Desde o primeiro caso da doença registrado em Araraquara, no fim de março de 2020, até o dia 7 de abril de 2021 (mais de um ano de pandemia), 32 bebês com menos de 1 ano de idade tinham sido infectados pela doença. Depois disso, entre 8 de abril e 23 de junho (apenas 76 dias), já foram 27 bebês contaminados.
Não sabemos se há bebês internados, porque a Prefeitura não divulga a idade dos internados por covid-19 na cidade. Até hoje, 24 de junho, não há registro de óbitos de bebês e há apenas um óbito por covid-19 de pessoa abaixo de 19 anos, uma adolescente.
Em geral, o crescimento dos casos nas faixas etárias de 0 a 19 anos, idade escolar foi maior do que o crescimento das demais faixas neste período.

Se as escolas são ambientes seguros, como alega insistentemente a secretária municipal da Educação, Clélia dos Santos e o prefeito Edinho Silva, por que então as crianças e adolescentes se contaminaram proporcionalmente mais do que os adultos e idosos?
Junto com as escolas, a Prefeitura também reabriu praticamente toda a cidade, incluindo cinemas e bares. Pela lógica, já que todos voltaram a circular, os casos em todas as faixas etárias deveriam crescer na mesma proporção. Mas não foi isso que ocorreu.

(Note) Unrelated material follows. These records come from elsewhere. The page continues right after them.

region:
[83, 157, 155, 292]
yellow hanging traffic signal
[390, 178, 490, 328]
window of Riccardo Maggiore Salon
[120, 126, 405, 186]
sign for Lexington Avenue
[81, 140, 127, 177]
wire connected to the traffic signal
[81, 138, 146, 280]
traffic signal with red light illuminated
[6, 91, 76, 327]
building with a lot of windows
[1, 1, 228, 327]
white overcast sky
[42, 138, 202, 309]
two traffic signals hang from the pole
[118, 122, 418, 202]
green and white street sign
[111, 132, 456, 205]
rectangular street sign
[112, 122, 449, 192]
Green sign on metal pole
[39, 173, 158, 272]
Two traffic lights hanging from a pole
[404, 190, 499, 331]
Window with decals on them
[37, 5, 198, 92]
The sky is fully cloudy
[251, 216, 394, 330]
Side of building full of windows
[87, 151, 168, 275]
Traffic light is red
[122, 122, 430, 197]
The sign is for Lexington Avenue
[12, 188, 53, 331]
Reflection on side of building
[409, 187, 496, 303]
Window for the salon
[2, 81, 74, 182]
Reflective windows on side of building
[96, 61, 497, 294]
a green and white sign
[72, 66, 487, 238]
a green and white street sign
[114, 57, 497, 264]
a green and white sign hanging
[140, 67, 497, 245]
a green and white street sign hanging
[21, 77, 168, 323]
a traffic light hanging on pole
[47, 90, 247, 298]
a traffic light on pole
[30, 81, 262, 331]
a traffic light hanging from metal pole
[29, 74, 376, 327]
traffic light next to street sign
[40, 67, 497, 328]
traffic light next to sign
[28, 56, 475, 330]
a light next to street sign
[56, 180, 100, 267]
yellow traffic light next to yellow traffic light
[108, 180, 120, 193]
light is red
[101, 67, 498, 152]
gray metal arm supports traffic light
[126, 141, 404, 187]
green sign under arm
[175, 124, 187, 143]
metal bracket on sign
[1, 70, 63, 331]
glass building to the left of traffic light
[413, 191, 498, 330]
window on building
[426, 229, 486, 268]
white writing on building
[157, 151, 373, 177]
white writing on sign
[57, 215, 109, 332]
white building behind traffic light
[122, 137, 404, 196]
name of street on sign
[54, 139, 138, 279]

Entre crianças e adolescentes, a faixa etária e que o número de casos menos cresceu foi entre 1 e 4 anos, com 50% de aumento em 76 dias em relação aos mais de 370 dias anteriores.
De 10 a 19 anos, o aumento foi de 55%. Nas crianças de 5 a 9 anos, o número de casos cresceu 69%. Entre bebês, como já dito, o aumento foi de assustadores 84%.
Já entre jovens, adultos e idosos, o crescimento de casos variou de 35% entre adultos de 30 a 39 anos, a 41% entre idosos acima de 60 anos. Ambos com crescimento muito abaixo do aumento registrado nas faixas etárias de idade escolar.


A greve é em defesa da vida, não só dos servidores, mas dos alunos e de toda a comunidade escolar. Esta sempre foi a principal bandeira da greve, que tem o apoio de cientistas, políticos, sindicalistas e especialistas, como nunca visto antes.
Mais uma vez, recomendamos ao prefeito que mantenha as escolas fechadas e o ensino remoto como forma de proteger a vida da população de Araraquara.
Caso ele insista na reabertura, precisa saber que será responsável direto por cada caso, cada sequela e cada morte, e que as pessoas jamais esquecerão o sofrimento que está sendo imposto a elas.